Yuhang Yang graduated from the Electronic Engineering Department of Chengdu Institute of Meteorology in 1982. From 1984 to 1987, Yang studied telecommunications and computer networking and received an MSEE from Aston University, Great Britain. Now he is professor of the Department of Electronic Engineering, Shanghai Jiao Tong University. Mr. Yang was awarded top honors in the Technology Improvement Award by the Electronics Ministry of Chinese government in 1995. Yang was honored as the most outstanding person Cross the Century by the National Education Committee in 1997. His current research interest lies mainly in the field of Broadband Wireless, Grid Networking, Information Security and Online Video Distribution.

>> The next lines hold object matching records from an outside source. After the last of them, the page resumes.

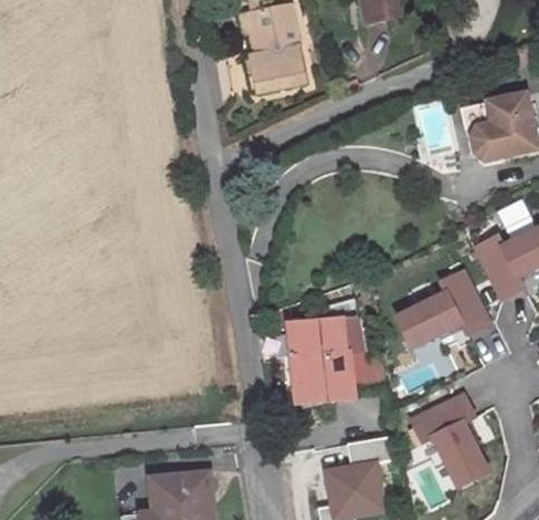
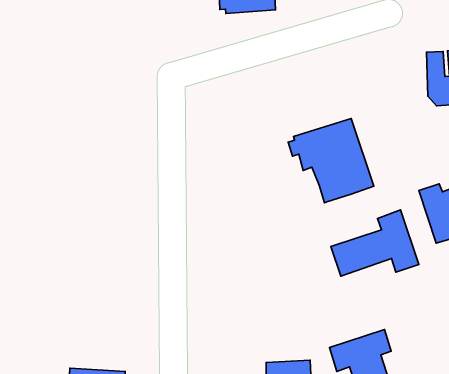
building: none -> [288,119,374,203]
building: [289,301,364,399] -> none

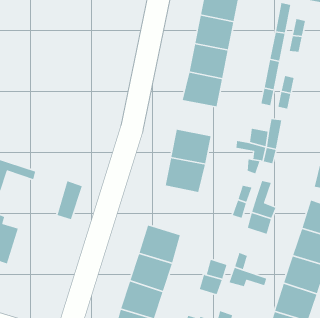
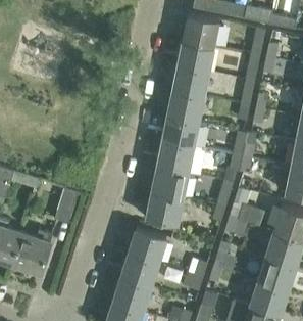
building: none -> [161,117,198,148]
building: none -> [146,193,182,225]
building: none -> [10,230,52,273]

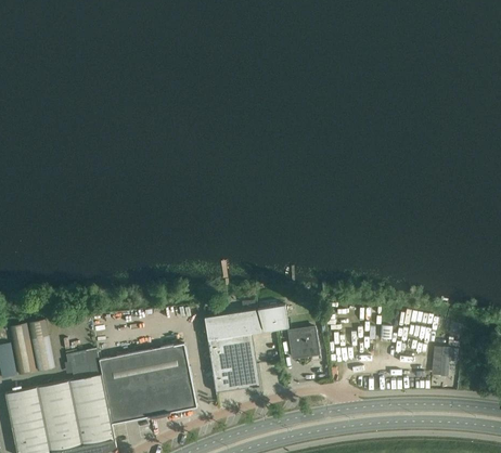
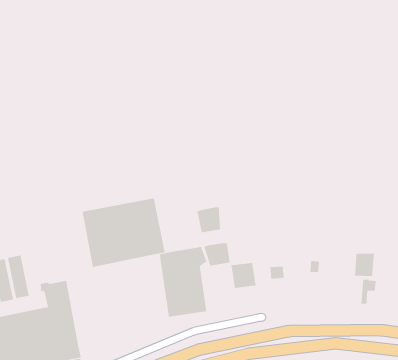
building: none -> [197,206,221,233]
building: none -> [354,253,374,277]
building: [99,342,196,424] -> [82,198,166,267]

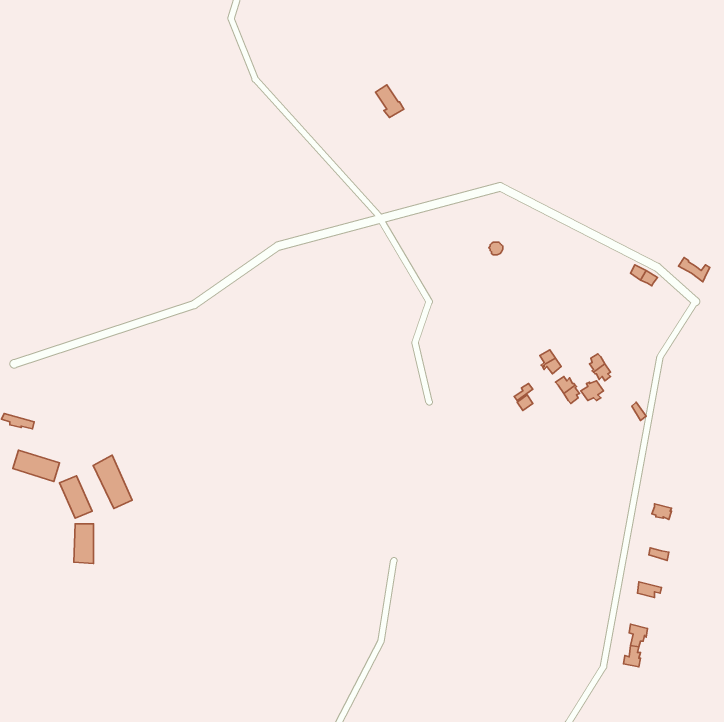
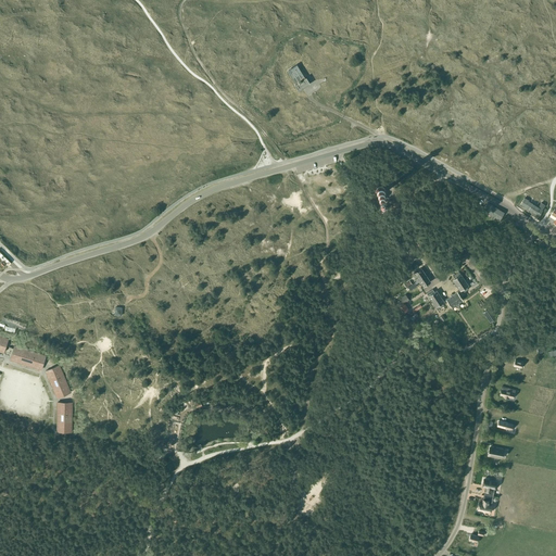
building: [93,455,132,508] -> none

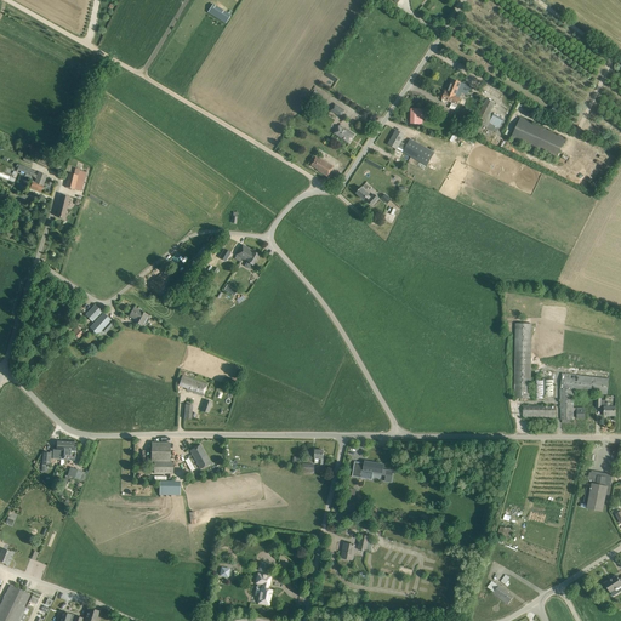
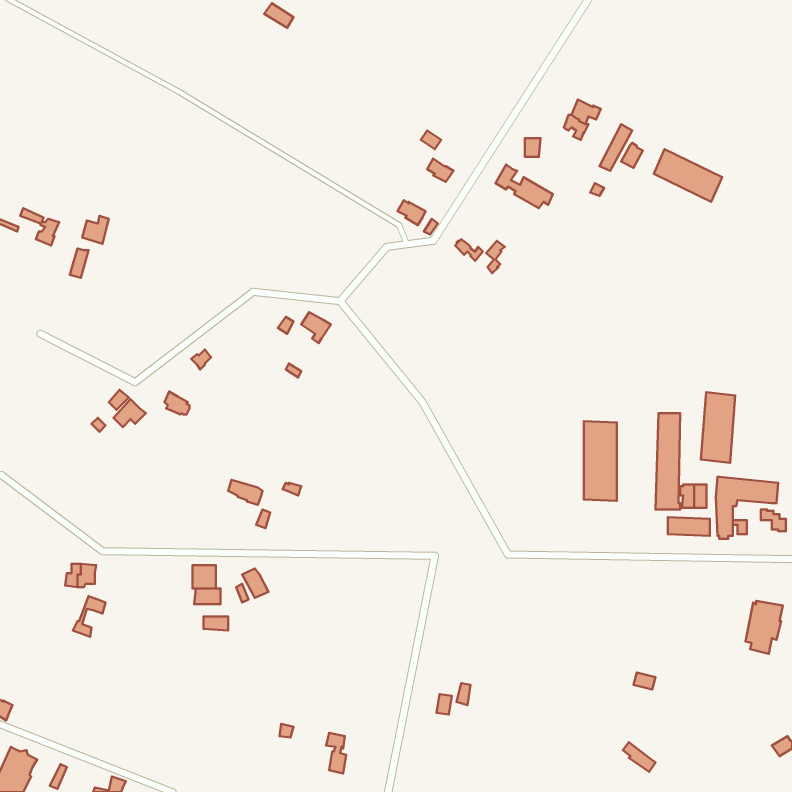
building: none -> [701,392,735,463]
building: none -> [584,421,617,501]
building: [351,460,392,482] -> none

Maode Ma received his BE degree from Tsinghua University in 1982, ME degree from Tianjin University in 1991 and Ph.D. degree in computer science from Hong Kong University of Science and Technology in 1999. Dr. Ma joined the School of Electrical and Electronic Engineering of Nanyang Technological University as an assistant professor in November 2000. Dr. Ma has published around 60 academic papers in the areas of optical networks, wireless networks, etc. His current research interests are wireless networks, optical networks, grid computing, bioinformatics, etc. He currently serves as an associate editor for IEEE Communications Letters and an editor for IEEE Communications Surveys and Tutorials.
Liang Zhou received B.S. and M.S. degrees in signal and information processing from Nanjing University of Posts and Telecommunications, Nanjing, China, in 2003 and 2006, respectively, and now he is pursuing his Ph.D. degree in Shanghai Jiao Tong University, Shanghai, China. His research interests include image processing, wireless multi-media communication, wireless mesh network and artificial algorithm design.